■ **TAREFAS E EXERCÍCIOS**:
a. Indique os países que, segundo o excerto sobre a Transparência Internacional, enfrentam os maiores riscos de lavagem de dinheiro nas aquisições de luxo.
b. Traduza para inglês a seguinte frase do excerto sobre a Transparência Internacional: "Estes bens são regularmente confiscados em locais como Genebra, na Suíça, e Paris, em França, lembra a ONG."
c. No excerto sobre a Transparência Internacional, reescreva tudo desde "E não são apenas" até "sublinha o investigador.", substituindo "investigador" por "especialista".

■ **EXCERTO DO TEXTO**:
Entre vários exemplos, é apontado o caso do vice-Presidente da Guiné Equatorial, Teodorin Obiang. Apesar de enfrentar acusações de corrupção num tribunal francês, o filho do Presidente Teodoro Obiang continua a poder adquirir casas e carros de preços elevados.
Estes bens são regularmente confiscados em locais como Genebra, na Suíça, e Paris, em França, lembra a ONG.
E não são apenas líderes africanos: governantes de todas as regiões do mundo gastam constantemente o seu dinheiro nos Estados Unidos, no Reino Unido, em França, na Alemanha, explica Max Heywood, analista da Transparência Internacional.
"A questão que levantamos neste relatório é porque é que estes países, os países de destino, não fazem mais para deixarem de ser usados para lavagem de dinheiro", sublinha o investigador.
Mudar as leis
Por isso, a Transparência Internacional pede alterações às leis dos países com os maiores mercados de luxo. China, França, Alemanha, Itália, Japão, Reino Unido e Estados Unidos enfrentam os maiores riscos de lavagem de dinheiro nestas aquisições.

■ **BLOCO DE DADOS**:
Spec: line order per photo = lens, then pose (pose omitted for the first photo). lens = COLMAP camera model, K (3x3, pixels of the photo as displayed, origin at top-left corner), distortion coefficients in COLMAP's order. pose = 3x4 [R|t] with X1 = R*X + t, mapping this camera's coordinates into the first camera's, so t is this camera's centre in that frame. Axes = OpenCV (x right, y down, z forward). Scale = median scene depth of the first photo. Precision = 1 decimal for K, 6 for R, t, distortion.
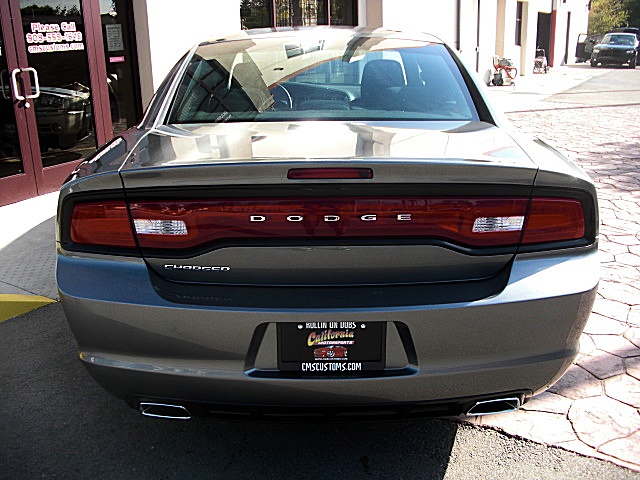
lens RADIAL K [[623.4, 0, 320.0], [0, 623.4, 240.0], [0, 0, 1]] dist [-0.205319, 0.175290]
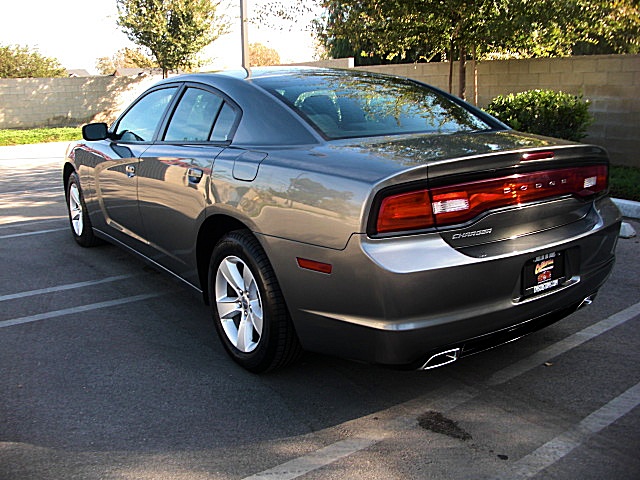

■ **RESULTADOS POR TAREFA**:
a. China, França, Alemanha, Itália, Japão, Reino Unido e Estados Unidos.

b. These assets are regularly seized in places such as Geneva, in Switzerland, and Paris, in France, the NGO points out.

c.
E não são apenas líderes africanos: governantes de todas as regiões do mundo gastam constantemente o seu dinheiro nos Estados Unidos, no Reino Unido, em França, na Alemanha, explica Max Heywood, analista da Transparência Internacional.
"A questão que levantamos neste relatório é porque é que estes países, os países de destino, não fazem mais para deixarem de ser usados para lavagem de dinheiro", sublinha o especialista.